NOT SURPRISINGLY, JACOBIN MAGAZINE IS PRO-BERLIN WALL:  Why the East Germans Lost.

The Wall was ugly, menacing, and, for many citizens, no doubt heartbreaking. But the economic and geopolitical stability it ensured also gave the GDR the chance to build a society that was broadly characterized by modest prosperity and social equality between classes and genders. Workers were guaranteed employment, housing, and all-day childcare, while basic foodstuffs and other goods were heavily subsidized. Though wages were only half of what they were in the West, adjusted for prices in relation to earnings, GDR workers’ actual purchasing power was more or less the same. This fact, combined with the chronic lack of certain consumer goods, taught citizens to rely on each other and help each other out in times of need — a reality that still resonates today in polls showing that Easterners are considerably more sensitive to social inequality and the importance of solidarity.

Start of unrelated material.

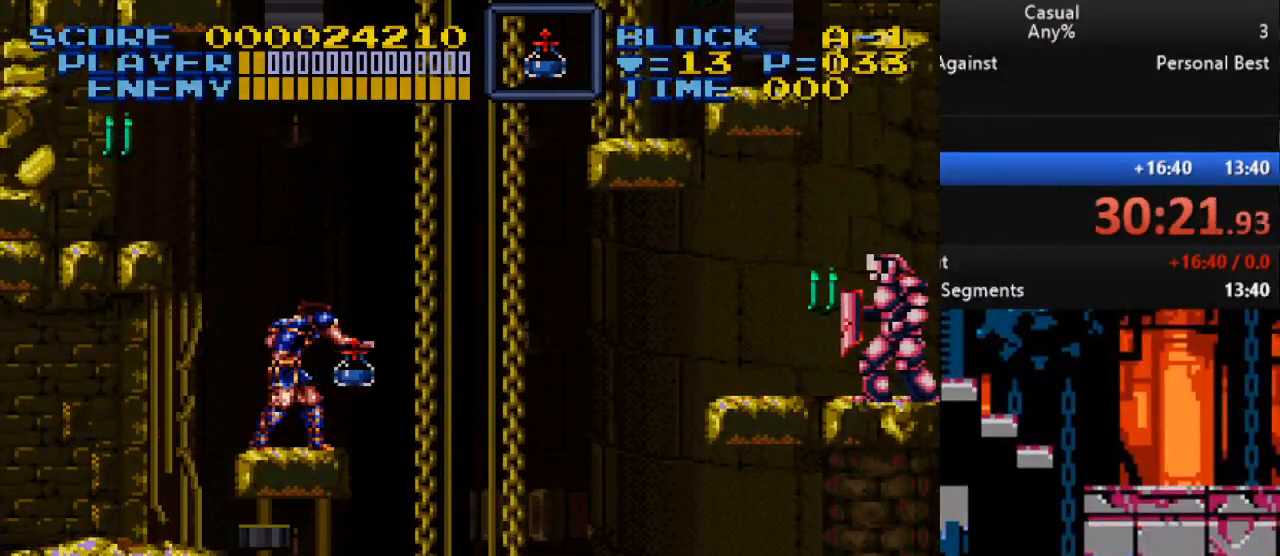
{"buttons": [], "events": []}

(Emphasis mine.) Near the end of The Lives of Others, after the Berlin Wall has fallen, the fictitious former East German Culture Minister Bruno Hempf (played by Thomas Thieme) tells playwright Georg Dreyman (Sebastian Koch) that he isn’t surprised that he’s had a case of writer’s block. “What is there to write about in this new Germany? Nothing to believe in, nothing to rebel against. Life was good in our little Republic! Many people only realize that now.”

Always fascinating to discover someone who must have watched that scene and thought, “Well, he’s got a very good point there.”